The exact place and date of Pieter Bruegel’s birth are unknown. Karel van Mander, author of the acclaimed Schilder-Boeck of 1604, says that he came from a village near Breda in the province of Brabant and apparently named himself after his birthplace. However, the nearest village in Brabant by the name of Bruegel is about sixty kilometres from Breda. Van Mander also tells us that Bruegel received his training in Antwerp and registered as a master in the painters’ guild in 1551. A year later, he went to Italy and spent some time in Rome. From a sketched view of Reggio Calabria in the museum’s collection, we can deduce that Bruegel travelled to the far south of the country. His journey across the Alps seems to have made a particularly strong impression on him. In any event, he often depicted mountains in his paintings and drawings. Tiny figures in the foreground of many of those works emphasize the vastness of the landscape. They can be seen, for example, in the Mountain Landscape with Mule Caravan.
After returning to Antwerp in about 1555, Bruegel produced several designs for prints, which were published by Hiëronymus Cock. The drawings were transferred to copper plates by engravers of the calibre of Pieter van der Heyden and Philips Galle. The museum possesses a large collection of those prints. Many are compositions with several figures, illustrating biblical, allegorical or moralistic themes. Between 1556 and 1558, Bruegel made a series of design drawings for The Seven Deadly Sins. The museum has only a set of prints of that series. It does, however, possess three of the original design drawings for its counterpart, The Seven Virtues. They date from 1559-1560 and represent Charity, Fortitude and Temperance. At the centre of each sheet is an allegorical female figure surrounded by scenes from everyday life, rather like scenes in a play. They would have looked familiar to Bruegel’s contemporaries, and so enabled them to relate to the narrative. Temperance, for instance, is shown with groups of astrologers and musicians, a choir and a class of schoolchildren, who together stand for the seven liberal arts. Many of Bruegel’s motifs, such as the monstrous figures in Fortitude, are borrowings from the work of Jeroen Bosch. If only for that reason, Bruegel was considered a ‘second Bosch’ even in his own time.

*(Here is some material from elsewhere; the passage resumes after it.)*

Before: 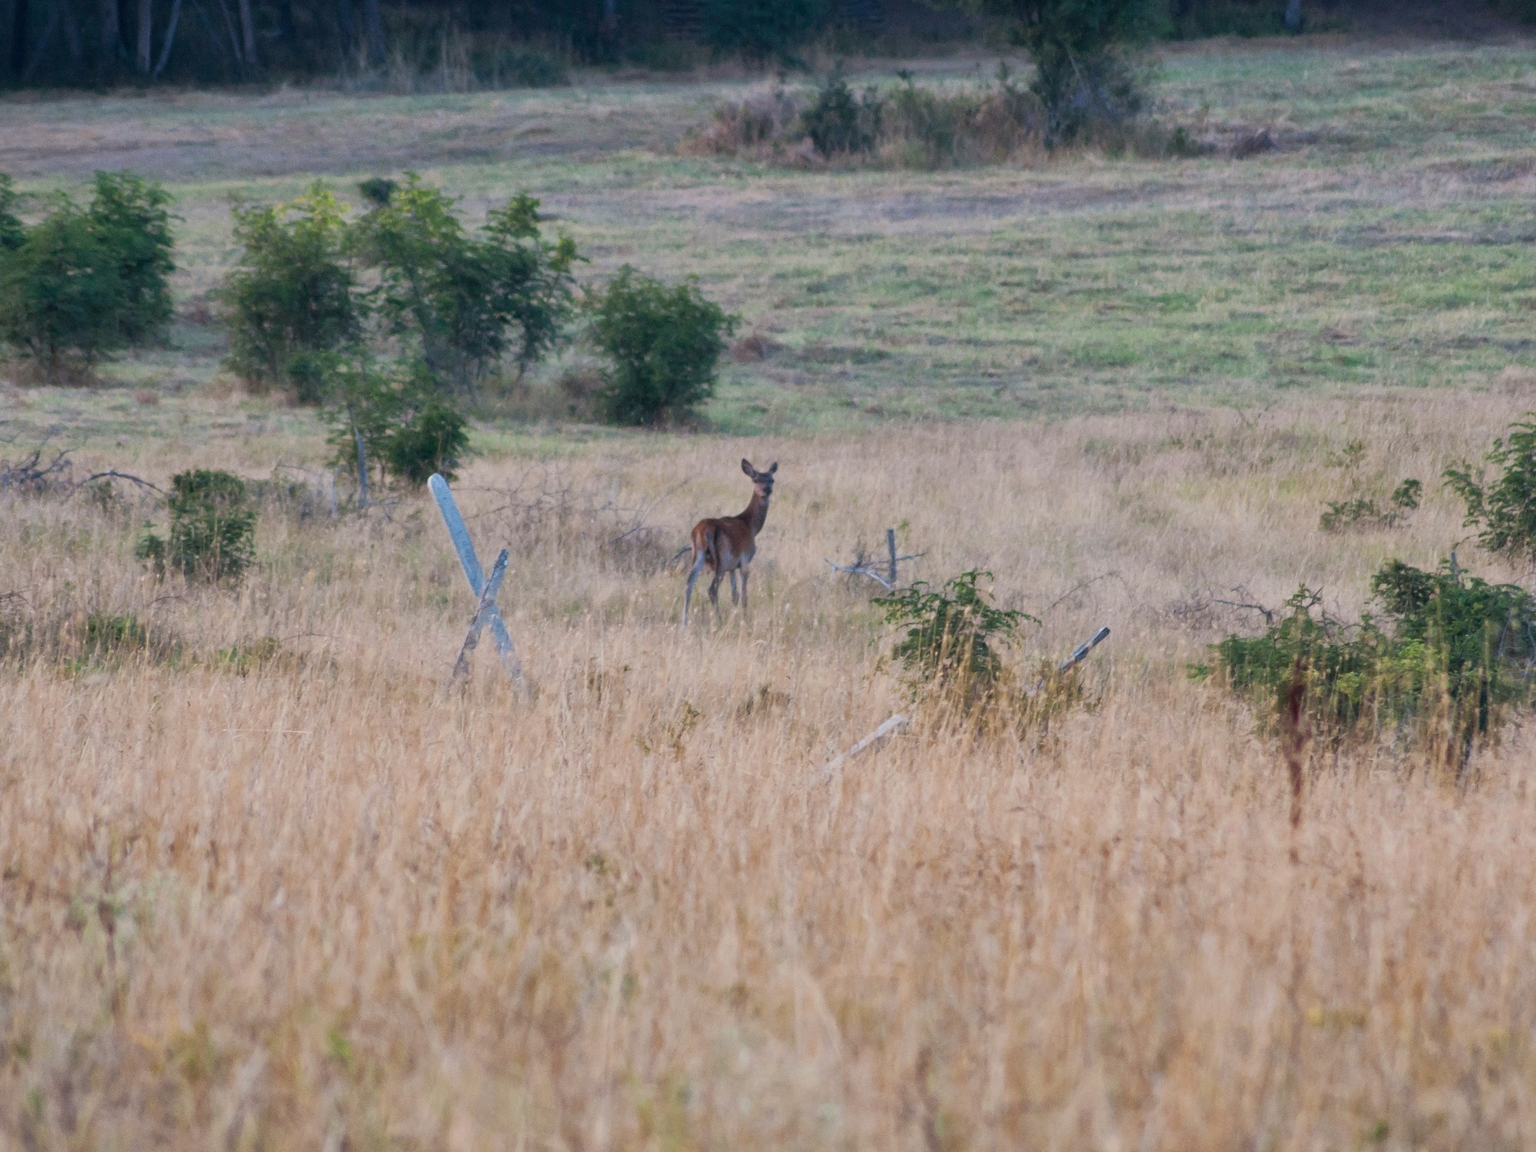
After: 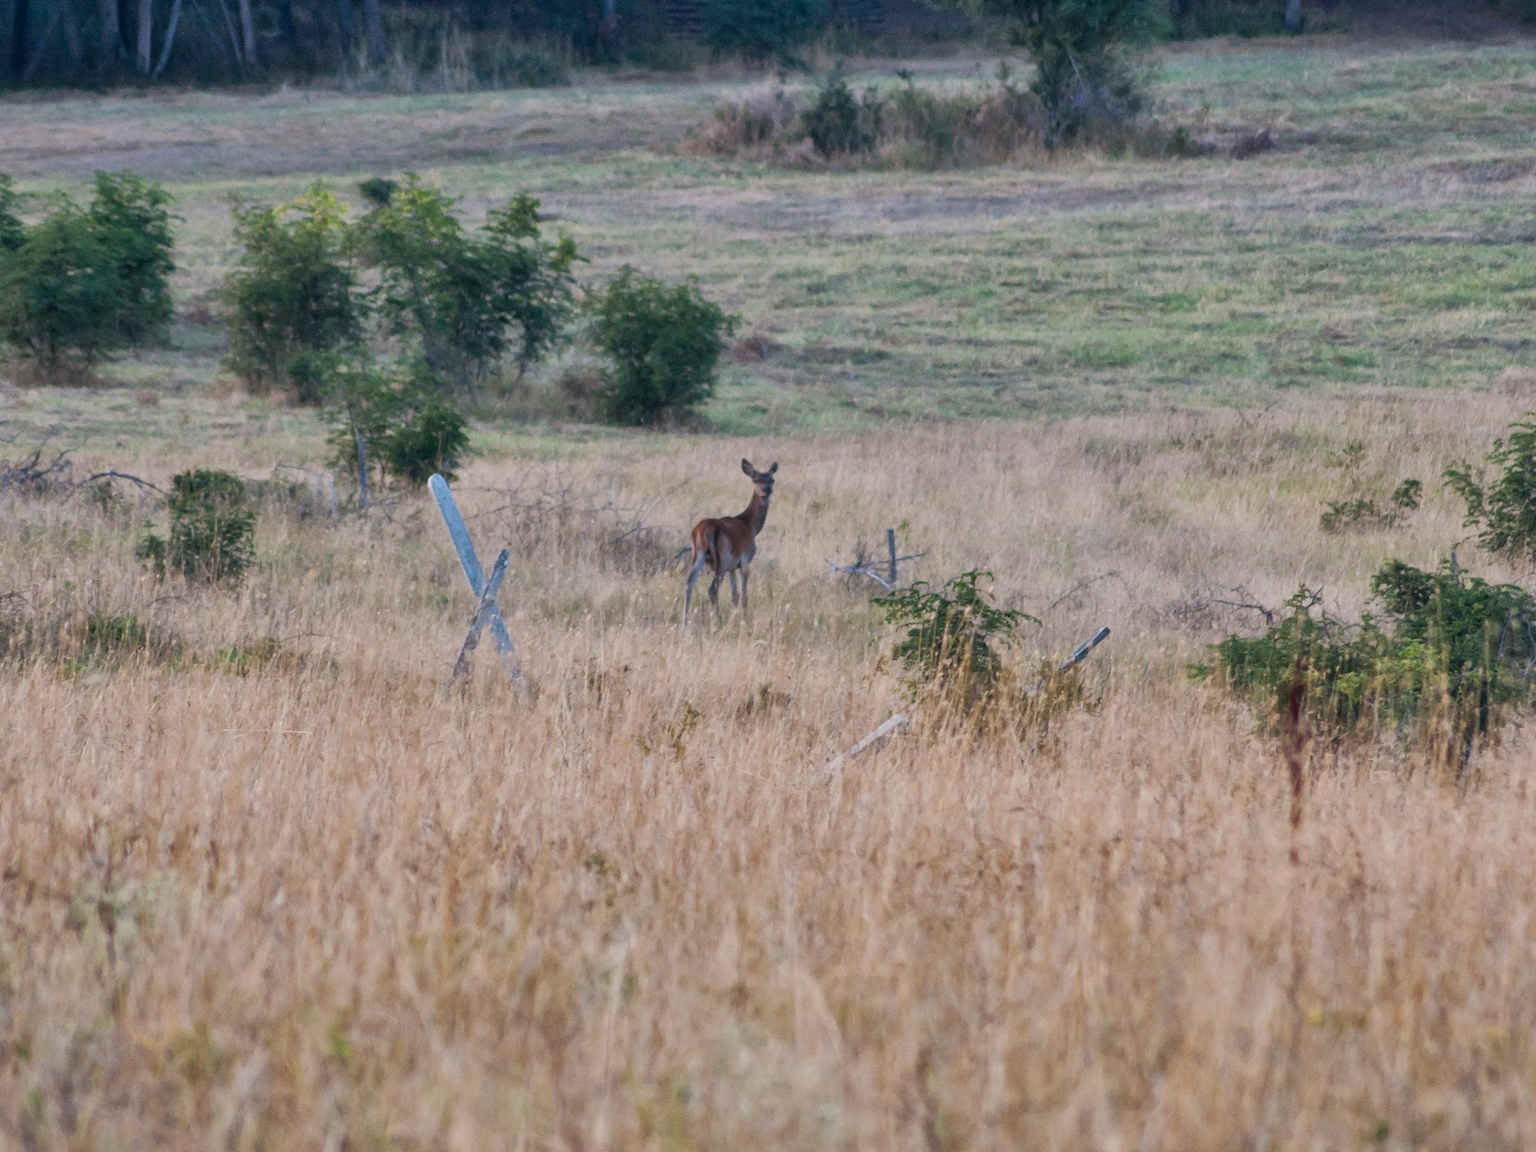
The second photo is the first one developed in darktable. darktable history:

From 1563, the year he moved to Brussels, until his death in 1569, Bruegel concentrated almost exclusively on painting. His best known works date from that period. In 1563, he completed The Construction of the Tower of Babel, which is now at the Kunsthistorisches Museum in Vienna. His second painting of that subject, executed about five years later, is in Rotterdam. The towers in both paintings were inspired by the architecture of the Colosseum in Rome. In the sixteenth century, the Tower of Babel was a popular subject with Flemish, and particularly Antwerp painters. The biblical story about the confusion of languages in Babylon struck a chord in the busy port of Antwerp, a commercial hub frequented by merchants from different countries. With meticulous precision Bruegel depicted the bustle and commotion in the harbour and on the construction site where work was in progress: more than a thousand small figures can be seen hauling equipment, laying bricks, and loading and unloading building materials.